Parenting, again, is not so much about single actions of teaching, grace, mercy, and provision, but instead about a long, sustained pattern of consistency. That’s where the true power is. It’s true in parenting, just as it is in exercise, in budgeting, even in reading. And it’s also true in discipleship. Gates’ quote rings especially true in that arena.
In his book The Road Ahead, Bill Gates wrote, “We always overestimate the change that will occur in the next two years and underestimate the change that will occur in the next ten. Don’t let yourself be lulled into inaction.” Of course, Gates was writing primarily about technological advancement, which he has plenty of knowledge of. But he was also writing in a more general sense. As a humanitarian and philanthropist, Gates has also born witness, both good and bad, of the monumental change for either that can happen over a sustained period of time.
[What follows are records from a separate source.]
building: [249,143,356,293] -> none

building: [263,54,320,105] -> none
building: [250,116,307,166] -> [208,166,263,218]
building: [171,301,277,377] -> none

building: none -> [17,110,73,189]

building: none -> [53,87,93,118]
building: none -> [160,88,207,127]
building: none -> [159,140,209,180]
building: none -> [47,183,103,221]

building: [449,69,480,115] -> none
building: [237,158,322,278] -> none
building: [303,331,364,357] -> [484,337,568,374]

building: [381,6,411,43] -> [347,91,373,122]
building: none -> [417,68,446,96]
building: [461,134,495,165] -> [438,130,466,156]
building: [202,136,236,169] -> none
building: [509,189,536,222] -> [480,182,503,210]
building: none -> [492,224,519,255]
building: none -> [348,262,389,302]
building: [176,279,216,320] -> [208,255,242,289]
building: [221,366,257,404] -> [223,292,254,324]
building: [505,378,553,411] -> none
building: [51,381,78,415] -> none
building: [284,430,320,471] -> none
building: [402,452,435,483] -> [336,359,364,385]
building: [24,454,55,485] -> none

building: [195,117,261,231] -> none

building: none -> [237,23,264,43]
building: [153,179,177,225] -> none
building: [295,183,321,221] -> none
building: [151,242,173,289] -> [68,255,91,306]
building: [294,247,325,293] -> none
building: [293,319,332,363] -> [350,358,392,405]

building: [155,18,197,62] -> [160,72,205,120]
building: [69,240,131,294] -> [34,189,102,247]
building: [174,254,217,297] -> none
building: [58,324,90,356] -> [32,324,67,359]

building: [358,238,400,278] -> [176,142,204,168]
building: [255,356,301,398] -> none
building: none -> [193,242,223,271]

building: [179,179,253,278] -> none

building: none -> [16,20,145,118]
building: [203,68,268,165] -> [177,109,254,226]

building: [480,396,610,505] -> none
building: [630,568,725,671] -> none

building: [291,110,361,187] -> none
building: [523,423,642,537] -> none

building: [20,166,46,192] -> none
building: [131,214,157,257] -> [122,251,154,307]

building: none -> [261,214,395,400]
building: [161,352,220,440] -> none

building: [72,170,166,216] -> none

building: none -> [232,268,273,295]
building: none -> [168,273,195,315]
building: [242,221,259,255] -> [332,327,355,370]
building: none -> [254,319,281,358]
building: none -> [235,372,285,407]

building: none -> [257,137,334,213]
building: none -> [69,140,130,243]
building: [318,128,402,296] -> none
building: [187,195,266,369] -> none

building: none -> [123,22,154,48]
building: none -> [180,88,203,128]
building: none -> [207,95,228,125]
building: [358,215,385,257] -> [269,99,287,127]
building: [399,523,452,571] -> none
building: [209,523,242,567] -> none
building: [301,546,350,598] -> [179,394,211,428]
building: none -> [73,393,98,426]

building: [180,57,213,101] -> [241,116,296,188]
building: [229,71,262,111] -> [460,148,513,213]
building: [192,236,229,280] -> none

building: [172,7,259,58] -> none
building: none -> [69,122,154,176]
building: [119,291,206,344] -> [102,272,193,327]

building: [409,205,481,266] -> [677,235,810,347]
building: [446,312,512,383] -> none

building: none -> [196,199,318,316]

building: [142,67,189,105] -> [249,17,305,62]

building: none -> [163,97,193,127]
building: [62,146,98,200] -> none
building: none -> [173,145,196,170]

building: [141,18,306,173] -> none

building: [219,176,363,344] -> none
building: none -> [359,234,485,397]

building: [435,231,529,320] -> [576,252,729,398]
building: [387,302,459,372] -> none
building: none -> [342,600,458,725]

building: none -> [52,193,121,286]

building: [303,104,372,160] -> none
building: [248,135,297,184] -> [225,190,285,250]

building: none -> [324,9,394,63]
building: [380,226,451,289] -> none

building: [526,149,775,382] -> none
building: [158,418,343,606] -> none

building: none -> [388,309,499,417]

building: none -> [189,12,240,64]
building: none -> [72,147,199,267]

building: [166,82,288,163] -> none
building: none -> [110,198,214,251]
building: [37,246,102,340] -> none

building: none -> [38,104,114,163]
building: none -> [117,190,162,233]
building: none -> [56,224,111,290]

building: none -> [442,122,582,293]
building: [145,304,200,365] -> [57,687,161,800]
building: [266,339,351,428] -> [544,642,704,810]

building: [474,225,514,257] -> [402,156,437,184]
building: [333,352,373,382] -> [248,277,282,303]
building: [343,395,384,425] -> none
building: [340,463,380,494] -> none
He’s right. We tend to have a very limited scope of vision. No, discipleship is not about short-term gains. It’s the long game. Perhaps it’s the society we have been raised in, one in which the demand for immediacy permeates everything from the way we want our food to the way we want our entertainment. We want “it” how we want “it”, and we want “it” right now. Consequently, we as a people have very little taste for the long game. But perhaps that’s not even forceful enough. If we can’t see the impact; if we can’t see the effect; if we can’t see the immediate change, then we conclude that there is no impact, effect, or change coming at all and so we move on.